• **Problem to work on**
For the records below, copy exactly the span that begins at the line containing "f_number: 2.2" and stops after the line containing "focal_35mm: 384", minus any pictures.

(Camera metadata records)

------------------------------------------------------------

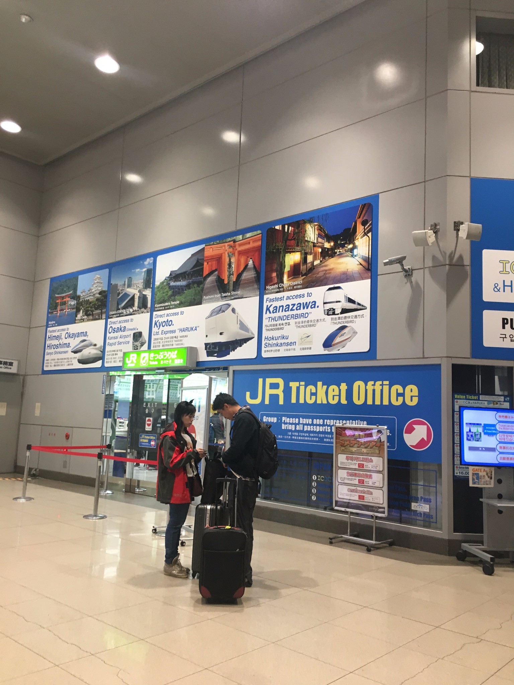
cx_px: 257
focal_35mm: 29
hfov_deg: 48.2
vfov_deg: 61.7
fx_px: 574
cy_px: 342
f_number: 2.2
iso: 80
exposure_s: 1/30
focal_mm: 4.15
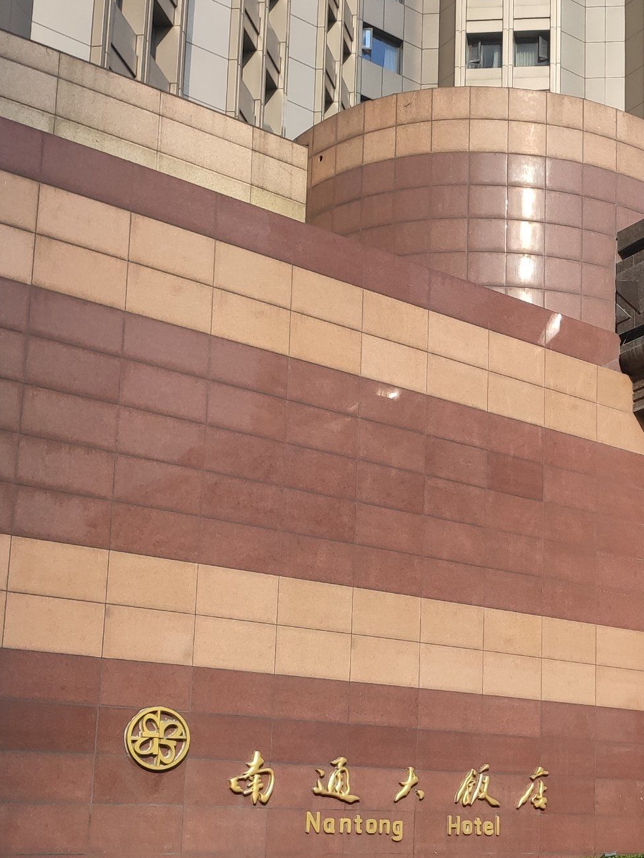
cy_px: 645
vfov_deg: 34.8
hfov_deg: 25.8
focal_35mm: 54
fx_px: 1340
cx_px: 630
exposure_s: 1/1111
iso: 112
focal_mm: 4.77
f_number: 1.75
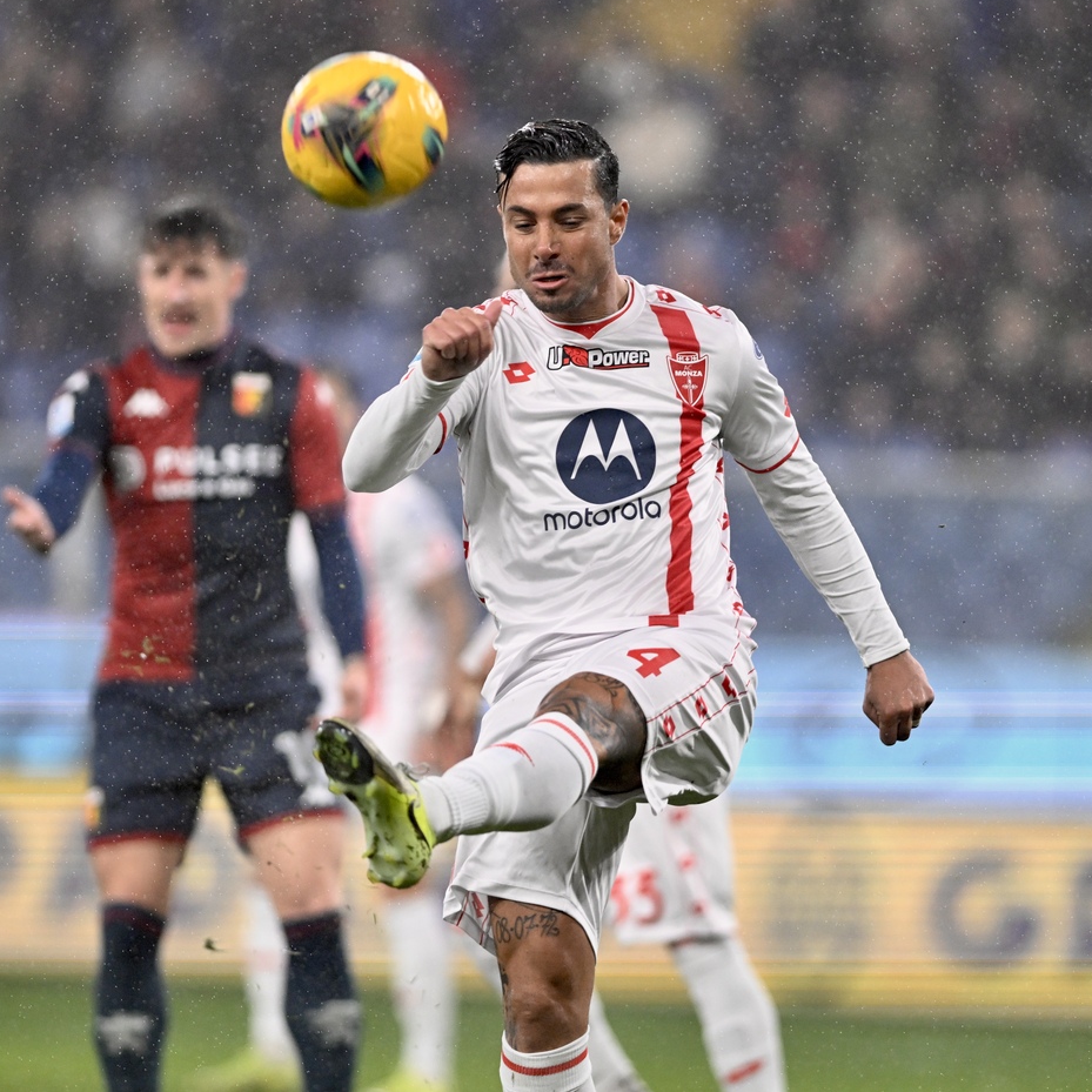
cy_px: 545
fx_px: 13705
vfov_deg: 4.6
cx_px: 418
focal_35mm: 384
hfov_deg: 4.6
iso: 2500
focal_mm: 300
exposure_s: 1/2000
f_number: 2.8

------------------------------------------------------------

• **Exercise result**
f_number: 2.2
iso: 80
exposure_s: 1/30
focal_mm: 4.15
cy_px: 645
vfov_deg: 34.8
hfov_deg: 25.8
focal_35mm: 54
fx_px: 1340
cx_px: 630
exposure_s: 1/1111
iso: 112
focal_mm: 4.77
f_number: 1.75
cy_px: 545
fx_px: 13705
vfov_deg: 4.6
cx_px: 418
focal_35mm: 384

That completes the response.